- _Task item_: Reproduce the forum post below about returning to mountain biking, in full and word for word.

- _Reading passage_:
--- START ---
First an introduction. I was born and raised in Bakersfield, CA since 1967 and have lived in a few other cities around CA. I work (when it's available) in construction primarily as a carpenter but dabble in most of the construction arts. I first got into mountain biking about 14 years and a hundred pounds ago with a GT Timberline. Never got onto any really serious trails, but put MANY miles on that GT until it was stolen. I've recently enrolled into a Bariatric Options program through Kaiser and have been searching for a viable means of acheiving fitness. Still not sure if I'll go through with the surgery as it's VERY life changing, but the precursory program is definitely worth my time and effort. After walking was getting too easy and the gym too expensive, I've returned to cycling. I like the fact that we can push ourselves as hard or as little as we like without too much impact on the knees. Now the only impacts I have to watch out for are rocks, sign posts and moving cars. Luckily my reflexes are still quick enough to avoid most of those.



Anyways, I've recently purchased a bone stock Trek 3900 and am relatively happy with the bike and it's $160 price. But now I find myself yearning for a better, tougher ride that will allow me to tackle trails that would make that Trek scream like a frightened schoolgirl. Not that it would take much more than a bump in the pavement!

Being new to MTBR I posted in the All Mountain topic asking for bike suggestions, not knowing there was a section just for us fluffy people. The "Clydesdales" nomenclature didn't grab my attention. I don't know if I qualify as a "Clyde" as I'm only 5'7". Perhaps I'm better suited as a "Shetland Clyde". But at a current weight of 320lbs, I think this is where I belong.

And now for the point of my post...
--- END ---
- _Listed entries_:
--- START ---
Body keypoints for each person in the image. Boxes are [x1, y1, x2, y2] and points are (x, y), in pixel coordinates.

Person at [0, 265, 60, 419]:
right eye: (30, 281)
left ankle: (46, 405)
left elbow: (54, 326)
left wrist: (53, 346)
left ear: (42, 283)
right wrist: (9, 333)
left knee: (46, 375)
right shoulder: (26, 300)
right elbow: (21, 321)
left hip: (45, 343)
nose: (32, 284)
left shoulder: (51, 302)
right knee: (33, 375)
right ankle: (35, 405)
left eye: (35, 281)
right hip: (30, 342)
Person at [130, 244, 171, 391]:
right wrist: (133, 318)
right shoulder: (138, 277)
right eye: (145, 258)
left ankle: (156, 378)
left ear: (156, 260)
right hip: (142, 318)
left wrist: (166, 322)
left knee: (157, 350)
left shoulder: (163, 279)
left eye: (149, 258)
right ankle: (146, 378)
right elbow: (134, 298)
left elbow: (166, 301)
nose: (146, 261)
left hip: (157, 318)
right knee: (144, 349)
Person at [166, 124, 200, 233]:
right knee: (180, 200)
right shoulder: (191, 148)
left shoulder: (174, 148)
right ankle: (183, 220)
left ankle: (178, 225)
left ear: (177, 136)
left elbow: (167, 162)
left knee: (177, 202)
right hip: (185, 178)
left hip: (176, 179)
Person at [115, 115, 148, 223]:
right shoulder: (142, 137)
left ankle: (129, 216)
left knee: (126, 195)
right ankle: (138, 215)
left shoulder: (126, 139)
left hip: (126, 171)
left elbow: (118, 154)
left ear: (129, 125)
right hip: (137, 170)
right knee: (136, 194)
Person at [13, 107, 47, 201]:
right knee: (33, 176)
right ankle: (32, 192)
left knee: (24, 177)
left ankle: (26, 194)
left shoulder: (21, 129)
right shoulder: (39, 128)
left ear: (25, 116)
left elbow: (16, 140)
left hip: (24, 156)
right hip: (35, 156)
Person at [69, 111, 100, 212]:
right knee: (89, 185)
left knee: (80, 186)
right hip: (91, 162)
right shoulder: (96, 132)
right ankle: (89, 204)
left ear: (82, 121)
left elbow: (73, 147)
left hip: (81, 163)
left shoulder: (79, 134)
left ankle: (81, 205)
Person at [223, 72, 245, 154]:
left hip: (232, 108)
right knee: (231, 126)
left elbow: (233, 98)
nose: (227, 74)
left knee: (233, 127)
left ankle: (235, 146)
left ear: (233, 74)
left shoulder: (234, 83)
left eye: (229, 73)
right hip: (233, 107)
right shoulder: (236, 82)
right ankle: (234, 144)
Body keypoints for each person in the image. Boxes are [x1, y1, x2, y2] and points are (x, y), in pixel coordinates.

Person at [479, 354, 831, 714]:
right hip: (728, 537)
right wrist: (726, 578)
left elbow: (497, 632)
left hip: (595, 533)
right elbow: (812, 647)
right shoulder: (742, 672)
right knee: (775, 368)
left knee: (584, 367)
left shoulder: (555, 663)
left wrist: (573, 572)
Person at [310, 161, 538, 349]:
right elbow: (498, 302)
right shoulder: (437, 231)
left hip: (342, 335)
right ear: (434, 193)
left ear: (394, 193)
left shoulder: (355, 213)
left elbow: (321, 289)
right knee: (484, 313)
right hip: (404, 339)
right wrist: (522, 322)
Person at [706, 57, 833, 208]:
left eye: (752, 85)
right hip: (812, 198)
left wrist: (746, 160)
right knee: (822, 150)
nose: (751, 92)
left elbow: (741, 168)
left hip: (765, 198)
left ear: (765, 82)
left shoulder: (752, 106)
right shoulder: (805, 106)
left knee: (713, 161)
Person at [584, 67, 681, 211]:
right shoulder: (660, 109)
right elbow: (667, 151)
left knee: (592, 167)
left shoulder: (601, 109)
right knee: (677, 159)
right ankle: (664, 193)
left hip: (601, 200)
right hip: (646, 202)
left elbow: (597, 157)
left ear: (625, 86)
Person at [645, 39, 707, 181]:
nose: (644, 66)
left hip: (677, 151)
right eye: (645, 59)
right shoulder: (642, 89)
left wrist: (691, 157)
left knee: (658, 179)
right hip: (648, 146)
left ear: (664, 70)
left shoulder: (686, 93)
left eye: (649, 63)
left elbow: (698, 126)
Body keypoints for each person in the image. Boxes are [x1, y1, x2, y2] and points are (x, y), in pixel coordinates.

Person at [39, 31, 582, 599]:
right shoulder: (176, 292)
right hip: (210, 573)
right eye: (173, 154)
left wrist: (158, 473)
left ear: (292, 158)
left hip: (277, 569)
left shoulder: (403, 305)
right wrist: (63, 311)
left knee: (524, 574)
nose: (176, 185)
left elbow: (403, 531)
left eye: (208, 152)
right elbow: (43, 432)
--- END ---
- _Result of this task_:
First an introduction. I was born and raised in Bakersfield, CA since 1967 and have lived in a few other cities around CA. I work (when it's available) in construction primarily as a carpenter but dabble in most of the construction arts. I first got into mountain biking about 14 years and a hundred pounds ago with a GT Timberline. Never got onto any really serious trails, but put MANY miles on that GT until it was stolen. I've recently enrolled into a Bariatric Options program through Kaiser and have been searching for a viable means of acheiving fitness. Still not sure if I'll go through with the surgery as it's VERY life changing, but the precursory program is definitely worth my time and effort. After walking was getting too easy and the gym too expensive, I've returned to cycling. I like the fact that we can push ourselves as hard or as little as we like without too much impact on the knees. Now the only impacts I have to watch out for are rocks, sign posts and moving cars. Luckily my reflexes are still quick enough to avoid most of those.



Anyways, I've recently purchased a bone stock Trek 3900 and am relatively happy with the bike and it's $160 price. But now I find myself yearning for a better, tougher ride that will allow me to tackle trails that would make that Trek scream like a frightened schoolgirl. Not that it would take much more than a bump in the pavement!

Being new to MTBR I posted in the All Mountain topic asking for bike suggestions, not knowing there was a section just for us fluffy people. The "Clydesdales" nomenclature didn't grab my attention. I don't know if I qualify as a "Clyde" as I'm only 5'7". Perhaps I'm better suited as a "Shetland Clyde". But at a current weight of 320lbs, I think this is where I belong.

And now for the point of my post...